Data for this exercise:
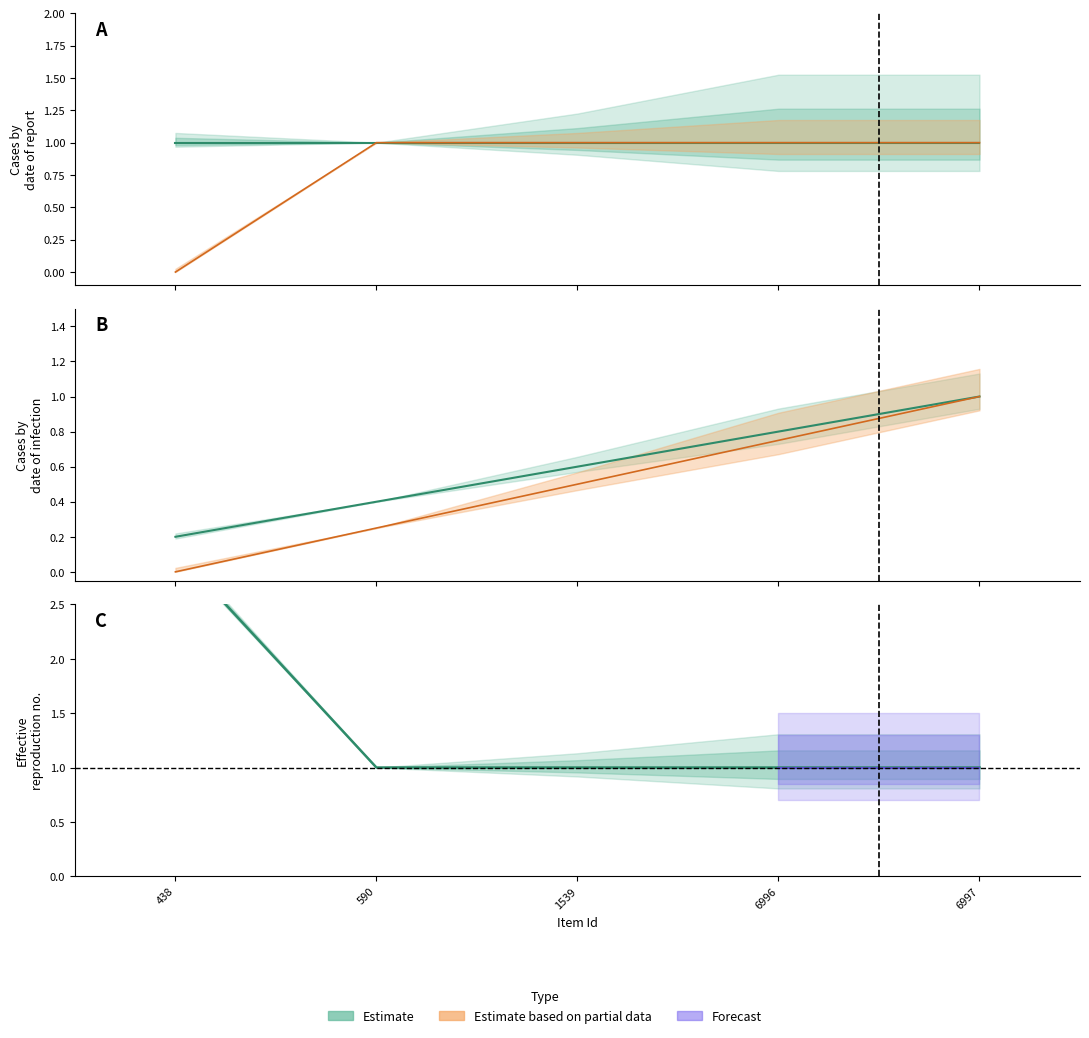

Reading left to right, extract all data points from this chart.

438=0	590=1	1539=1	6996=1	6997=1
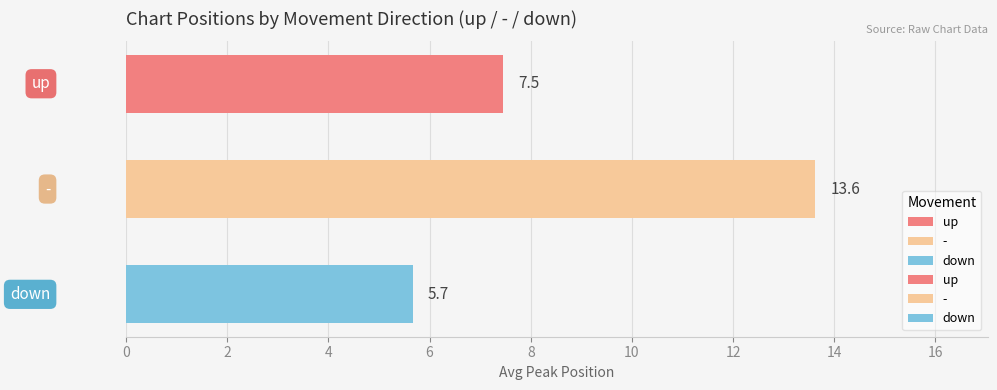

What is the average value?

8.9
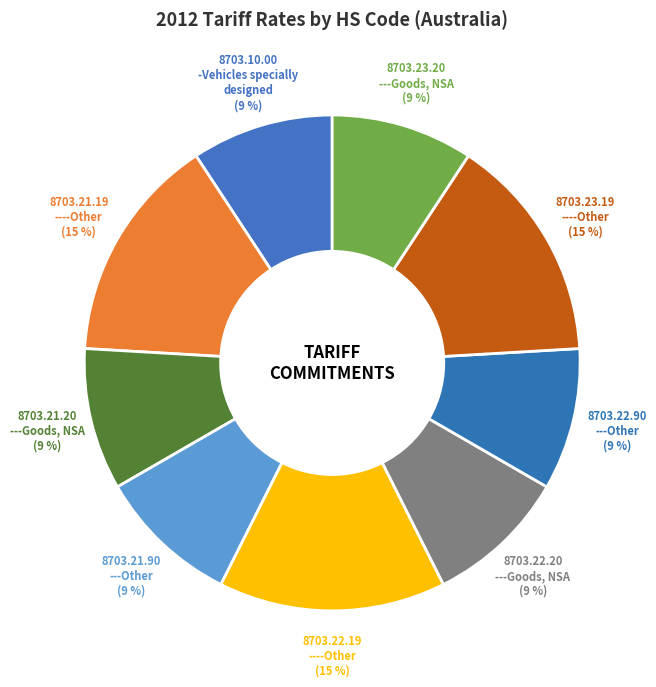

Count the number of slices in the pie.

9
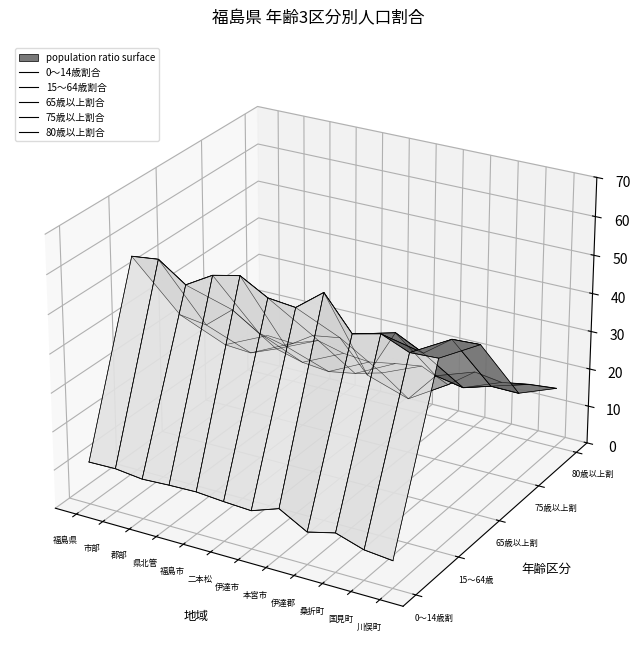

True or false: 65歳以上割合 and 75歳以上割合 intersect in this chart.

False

Exercise instructions:
Rewrite the entries above with every "chart" changed to "graph" and nothing else altered. Leave out the pictures.

Response below:
Reading left to right, extract all data points from this graph.

438=0	590=1	1539=1	6996=1	6997=1

What is the average value?

8.9

Count the number of slices in the pie.

9

True or false: 65歳以上割合 and 75歳以上割合 intersect in this graph.

False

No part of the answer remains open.